Directive 2009/111/EC of the European Parliament and of the Council of 16 September 2009 amending Directives 2006/48/EC, 2006/49/EC and 2007/64/EC as regards banks affiliated to central institutions, certain own funds items, large exposures, supervisory arrangements, and crisis management took force on 7 December 2009.

The Directive amendment applicable to capital requirements is primarily a response to shortcomings revealed by the financial crisis, one of them being the due functioning of the supervision over cross-border bank groups; the major changes thus do not involve only banks and other regulated parties, but the very regulators themselves. The other areas to which the amendment applies include exposure rules, liquidity risk management, application of hybrid capital instruments in capital management and the requirements for securitization transactions.

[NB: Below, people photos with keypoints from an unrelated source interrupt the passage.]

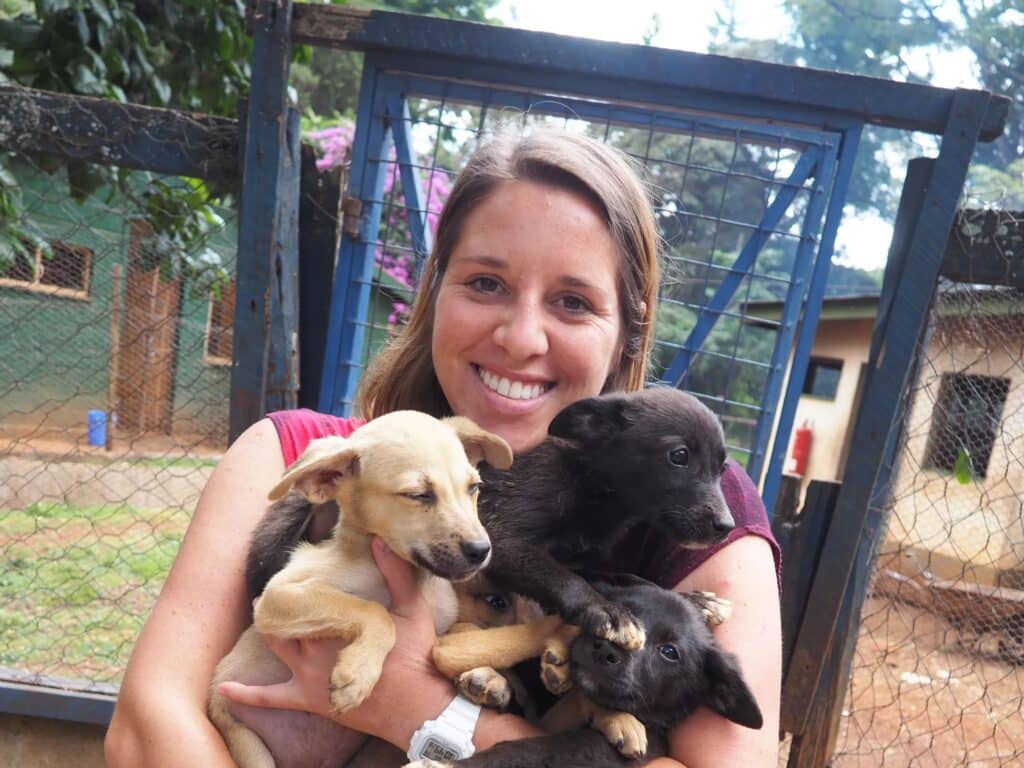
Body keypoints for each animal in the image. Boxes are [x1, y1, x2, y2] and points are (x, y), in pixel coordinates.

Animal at [207, 411, 512, 768]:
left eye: (474, 487)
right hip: (248, 744)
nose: (481, 550)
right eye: (418, 495)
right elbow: (375, 612)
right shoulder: (277, 596)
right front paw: (358, 674)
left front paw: (487, 676)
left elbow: (462, 631)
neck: (417, 581)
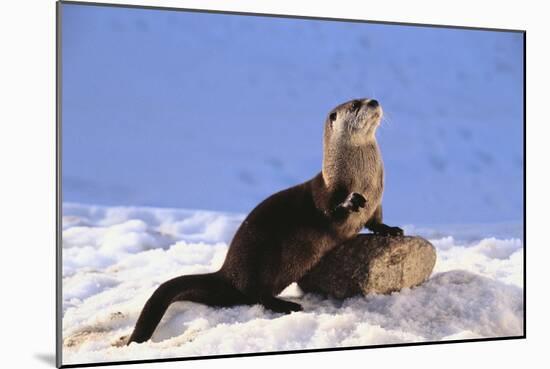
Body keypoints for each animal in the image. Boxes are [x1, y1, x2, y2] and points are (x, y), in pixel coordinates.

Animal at [127, 97, 404, 342]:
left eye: (367, 98)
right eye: (356, 104)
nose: (374, 101)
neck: (363, 179)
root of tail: (227, 272)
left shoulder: (377, 202)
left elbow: (376, 221)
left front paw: (391, 229)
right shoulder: (328, 194)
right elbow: (330, 211)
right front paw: (350, 202)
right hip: (264, 258)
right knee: (256, 294)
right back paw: (286, 305)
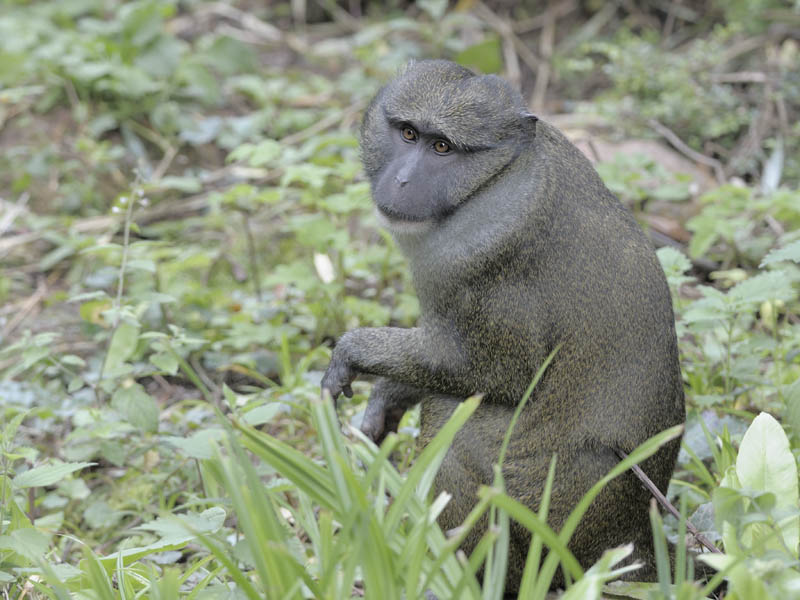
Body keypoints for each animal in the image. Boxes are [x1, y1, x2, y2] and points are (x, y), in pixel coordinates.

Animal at [321, 59, 685, 592]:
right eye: (408, 133)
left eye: (443, 147)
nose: (403, 182)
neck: (493, 179)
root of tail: (637, 532)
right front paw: (387, 395)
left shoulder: (481, 258)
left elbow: (490, 373)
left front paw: (355, 352)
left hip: (548, 512)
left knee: (455, 428)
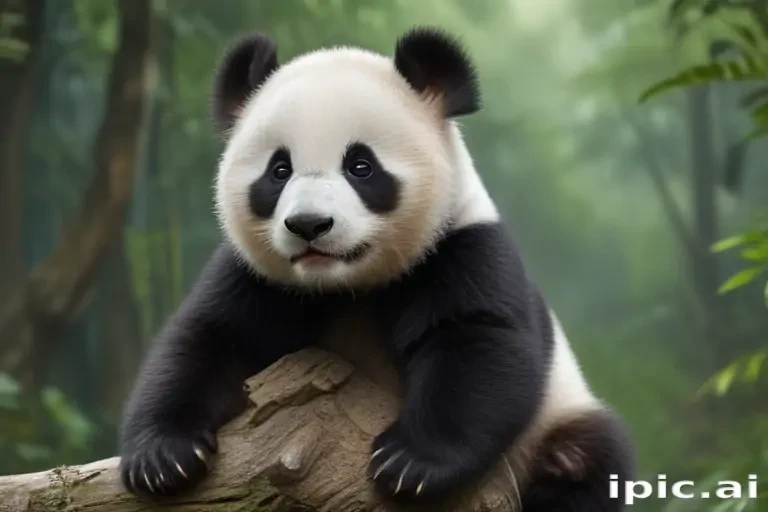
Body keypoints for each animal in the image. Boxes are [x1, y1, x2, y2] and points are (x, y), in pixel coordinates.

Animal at [119, 27, 635, 511]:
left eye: (361, 166)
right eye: (279, 170)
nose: (309, 224)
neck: (348, 287)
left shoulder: (464, 249)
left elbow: (478, 348)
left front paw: (411, 464)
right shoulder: (258, 277)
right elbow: (207, 337)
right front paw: (163, 457)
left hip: (558, 419)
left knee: (585, 460)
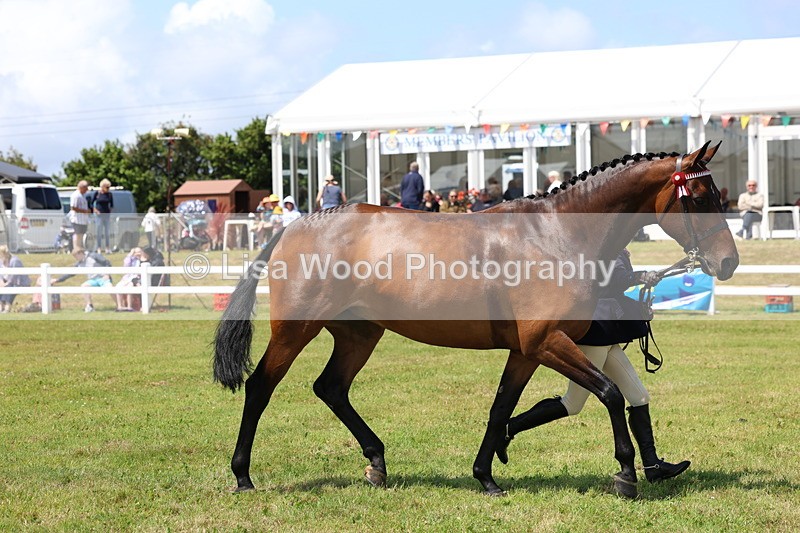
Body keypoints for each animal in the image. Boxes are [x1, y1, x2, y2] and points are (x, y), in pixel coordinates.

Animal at [213, 141, 738, 499]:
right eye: (700, 198)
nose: (728, 262)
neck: (557, 232)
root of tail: (298, 224)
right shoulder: (548, 342)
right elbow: (609, 394)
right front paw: (626, 473)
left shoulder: (527, 350)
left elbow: (501, 407)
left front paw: (486, 476)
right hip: (295, 329)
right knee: (261, 387)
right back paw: (242, 474)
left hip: (360, 333)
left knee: (331, 388)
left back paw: (377, 463)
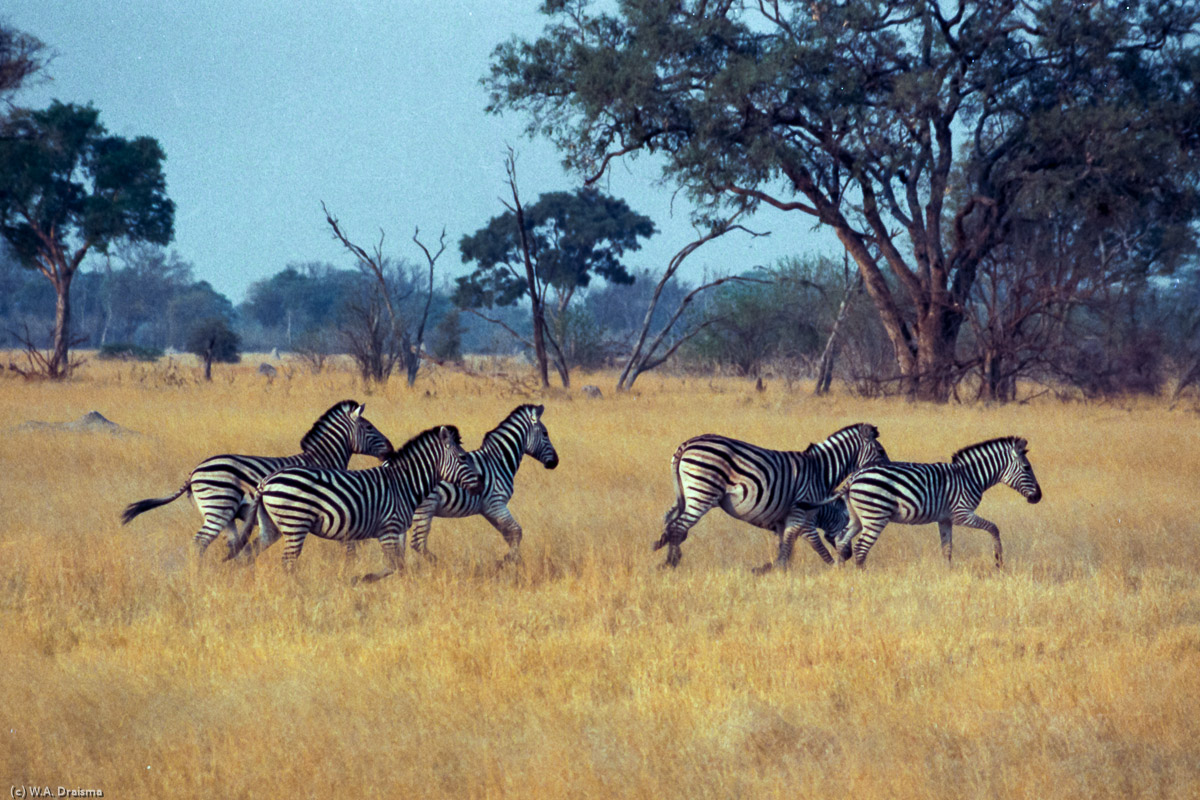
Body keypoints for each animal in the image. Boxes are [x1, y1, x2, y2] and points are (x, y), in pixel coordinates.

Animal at [118, 398, 388, 556]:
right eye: (369, 427)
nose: (390, 447)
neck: (320, 460)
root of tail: (194, 471)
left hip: (222, 514)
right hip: (218, 508)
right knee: (199, 543)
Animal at [229, 424, 482, 582]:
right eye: (463, 457)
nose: (480, 485)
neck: (403, 484)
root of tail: (266, 482)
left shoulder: (391, 531)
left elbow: (399, 565)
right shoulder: (389, 528)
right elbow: (395, 566)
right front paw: (361, 579)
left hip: (271, 526)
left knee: (249, 553)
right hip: (295, 523)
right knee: (287, 562)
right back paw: (295, 590)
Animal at [408, 402, 556, 566]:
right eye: (545, 433)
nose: (556, 462)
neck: (498, 461)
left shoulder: (488, 510)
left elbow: (508, 535)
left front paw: (515, 562)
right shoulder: (496, 504)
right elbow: (517, 532)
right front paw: (507, 561)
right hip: (425, 508)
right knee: (418, 543)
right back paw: (438, 564)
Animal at [652, 422, 888, 573]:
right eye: (880, 451)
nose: (847, 555)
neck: (820, 471)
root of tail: (686, 444)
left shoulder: (781, 521)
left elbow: (783, 545)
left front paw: (772, 568)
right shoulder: (803, 515)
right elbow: (812, 545)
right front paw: (832, 569)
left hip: (687, 494)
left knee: (672, 523)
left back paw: (667, 559)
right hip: (702, 492)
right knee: (678, 527)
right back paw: (671, 564)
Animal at [830, 438, 1046, 568]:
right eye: (1026, 467)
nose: (1038, 497)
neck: (970, 477)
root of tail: (854, 477)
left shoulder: (945, 519)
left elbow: (947, 549)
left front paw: (947, 574)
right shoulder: (961, 514)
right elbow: (993, 528)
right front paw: (999, 561)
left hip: (858, 517)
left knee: (841, 540)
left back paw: (843, 575)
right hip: (875, 516)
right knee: (860, 549)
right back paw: (862, 578)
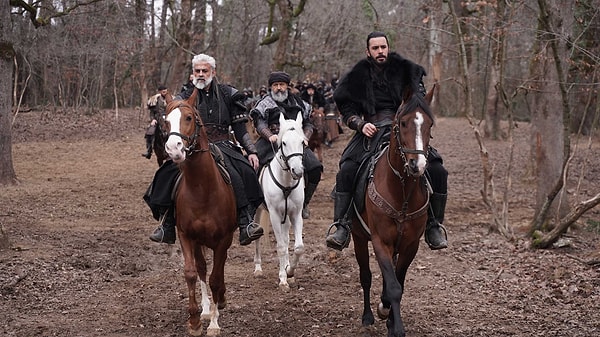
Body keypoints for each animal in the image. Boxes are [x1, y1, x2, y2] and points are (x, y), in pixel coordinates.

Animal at [165, 89, 240, 336]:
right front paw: (195, 320)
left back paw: (220, 302)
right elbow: (192, 272)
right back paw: (207, 309)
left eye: (189, 118)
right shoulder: (186, 235)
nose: (174, 149)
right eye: (166, 121)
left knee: (218, 269)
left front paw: (214, 324)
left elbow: (216, 277)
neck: (201, 189)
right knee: (202, 268)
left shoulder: (223, 238)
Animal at [253, 112, 304, 288]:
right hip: (257, 211)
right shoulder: (274, 215)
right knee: (257, 236)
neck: (286, 181)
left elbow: (297, 247)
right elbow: (281, 246)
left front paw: (290, 272)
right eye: (284, 143)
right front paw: (282, 279)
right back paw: (258, 268)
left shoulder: (296, 214)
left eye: (302, 141)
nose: (298, 171)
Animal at [352, 84, 436, 336]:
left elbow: (398, 282)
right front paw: (394, 326)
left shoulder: (410, 245)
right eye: (404, 123)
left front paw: (389, 316)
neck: (401, 191)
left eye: (430, 124)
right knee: (366, 276)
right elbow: (392, 286)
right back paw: (368, 315)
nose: (417, 165)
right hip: (358, 238)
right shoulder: (380, 241)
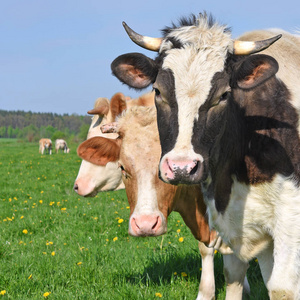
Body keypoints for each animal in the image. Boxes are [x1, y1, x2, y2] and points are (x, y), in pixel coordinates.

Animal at [110, 12, 300, 298]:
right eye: (158, 91)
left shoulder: (290, 217)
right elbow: (234, 276)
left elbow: (281, 288)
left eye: (223, 95)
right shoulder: (235, 221)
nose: (181, 168)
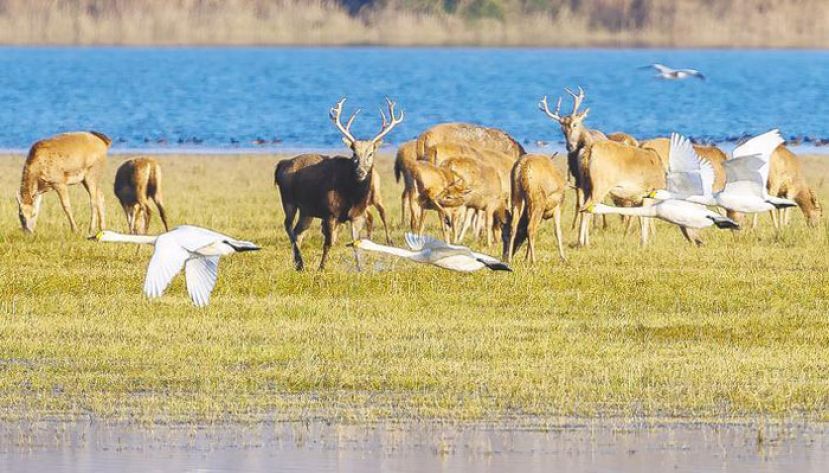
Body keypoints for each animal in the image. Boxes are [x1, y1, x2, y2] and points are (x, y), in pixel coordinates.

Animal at [275, 97, 403, 271]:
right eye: (354, 154)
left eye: (370, 154)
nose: (360, 172)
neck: (351, 196)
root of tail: (281, 165)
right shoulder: (330, 212)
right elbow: (328, 243)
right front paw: (321, 268)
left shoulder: (356, 215)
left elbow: (356, 243)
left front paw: (360, 269)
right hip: (288, 200)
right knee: (288, 226)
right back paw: (300, 262)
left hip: (307, 210)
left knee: (298, 232)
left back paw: (298, 264)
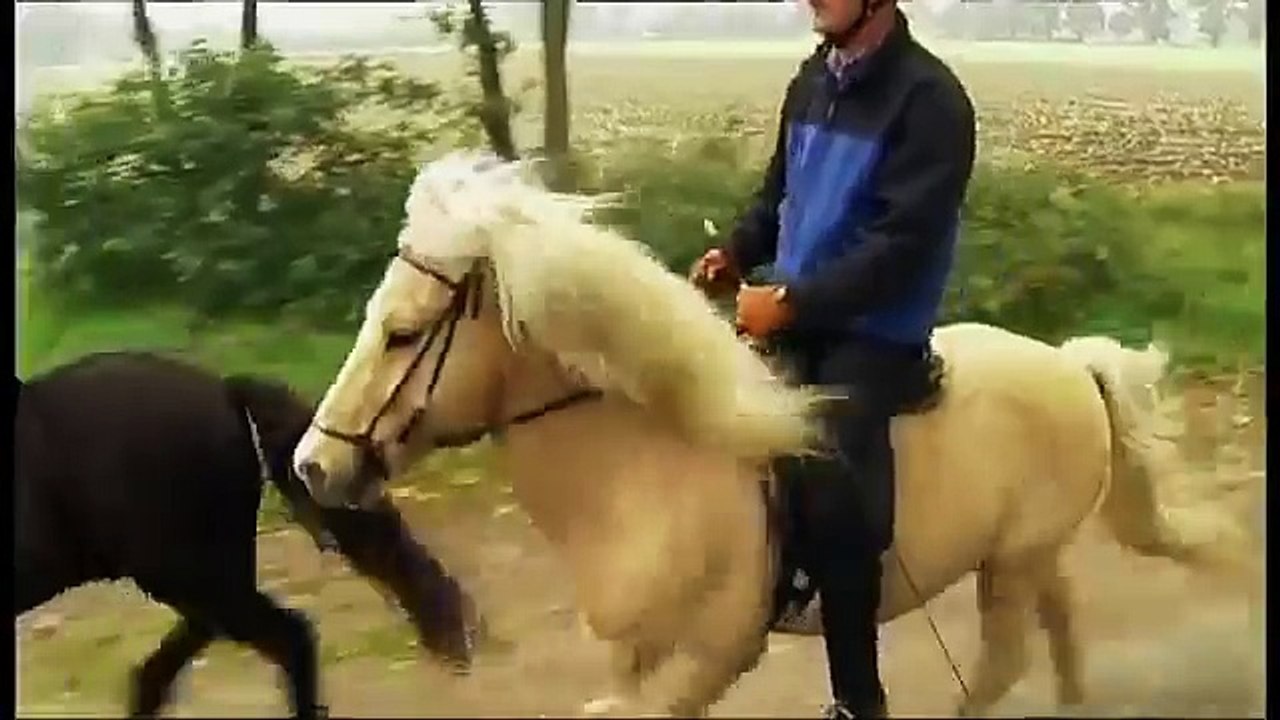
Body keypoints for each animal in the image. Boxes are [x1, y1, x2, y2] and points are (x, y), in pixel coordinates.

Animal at [291, 151, 1255, 717]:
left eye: (403, 333)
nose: (313, 464)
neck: (648, 470)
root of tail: (1072, 367)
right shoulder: (629, 657)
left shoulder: (715, 655)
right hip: (1025, 556)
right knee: (1060, 625)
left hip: (1012, 564)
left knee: (1003, 661)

Supervision over Cross-Border Bank Groups

The new rules introduce conditions for improved cooperation between national supervisory authorities of individual affected Member States which are also required to consider the impact of their decisions on the stability of the financial systems in other states of the group. The consolidating regulator will have to establish the so-called college of supervisors to coordinate the procedures. In addition to national supervisory authorities of subsidiary banks, the college members may include national regulators of countries in which major branches are located. The amount of capital requirements for a bank group should be determined upon mutual agreement between national supervisory authorities.

Large Exposure Rules

The changes primarily apply to exposure toward another banking institution; the current limit of exposure in the amount 25% of the institution’s own funds toward a single non-banking counterparty remains unchanged. The exposure rules have been simplified. The scope of security which can be considered in terms of the limits has been extended.


The amendment to the Directive sets forth further rules for liquidity risk management. The system for the identification, management and monitoring of liquidity risks must be adequate to the line of business, scope, complexity as well as the level of risk involved and risk tolerance determined by the managing body. It must also reflect the significance of the bank in each Member State in which the bank operates. Pledged assets will have to be distinguished from those that are at all times available, especially in emergencies. A banking institution will be required to have an emergency plan to cover any liquidity crisis.

Stricter Procedures for Securitization Positions

Requirements for the transparency and due diligence are made stricter especially where the securitization transaction transformed an original loan risk. Any bank investing in securitization positions will be required to document that it has relevant information on the risks associated with such transaction and that it has procedures on how to monitor the quality thereof, including base assets; such banks are further required to carry out their own stress testing. Credit institutions which are the originators of the securitization must provide investors with easy access to all substantial data of the securitization exposure. They must also inform them of what significant interest in the underlying assets they retain; to harmonize the interest of both parties to securitization transactions; the amendment requires the originators to keep a certain minimum amount of exposure to the risk – the so-called material net economic interest. The minimum amount of the material net economic interest is 5% - e.g. 5% of the nominal value of each tranche sold. Failure to follow and comply with the requirements does not authorize the bank to exclude securitized exposures from capital requirements.

Member States will be obliged to comply with and perform the adopted measures to increase the stability of the banking sector effective 31 December 2010.